In this circus atmosphere, it was obvious that the minority of serious arias on show would prove a trial to this majority element in the audience. Frau Kasarova had the misfortune to be the purveyor of such a piece when – as the first aria after the interval – she delivered Arsace’s Eccomi al fine in Babilonia from Semiramide.  Entering in frock three of the night (a stunning scarlet number), she proceeded to surmount the varied vocal challenges of this virtuoso aria. My only criticism of her performance was that it featured more than usually a defect that has sadly become of late more evident in some of her performances: a very audible and distracting intake of breath between the musical phrases. That though was more than compensated by the accomplishment otherwise on display in this most demanding of musical showpieces. She received respectable applause afterwards but deserved much more.

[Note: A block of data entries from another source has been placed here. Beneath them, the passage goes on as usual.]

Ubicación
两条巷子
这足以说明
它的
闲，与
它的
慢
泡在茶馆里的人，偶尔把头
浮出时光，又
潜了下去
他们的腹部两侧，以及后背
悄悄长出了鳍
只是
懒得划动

Much more to the taste of this particular audience was the grandstanding of Javier Camarena. The new boy on the block of star tenors delivered Ramiro’s Si ritrovarlo io giusto from La Cenerentola with the kind of tooth-grinding vocal excesses that excited this audience into a standing ovation and a fulfilled demand for an even more excessive encore. The other standing ovation of the evening went to the veteran José Carreras – mostly, I suspect, occasioned by his fame. However, in his case, the standing ovation was richly deserved.  His voice may be slightly ragged round the edges compared to what it once was but his artistry is undiminished. He brought a laser-like focus to Giocondo’s aria from Rossini’s first opera La pietra del paragone.  It was a privilege to be present for this.

After that, all that remained was for the majority of the cast to wrap up the gala with the Act II Finale from Il barbiere di Siviglia with Kasarova and Bartoli back as Rosina and Berta accompanied by one Figaro, two Counts, two Bartolos and no less than three Basilios. It topped an evening that was mostly enjoyable but – with a different audience and perhaps with the presence of some of the no-show stars – might have been much more than that.

That’s Salzburg for you though. Its distinctly Disneyfied brand of tourism breeds an atmosphere in which a multiplicity of frocks seems more appreciated than artistry. Personally, I would have preferred the chance to employ more than one Kleenex."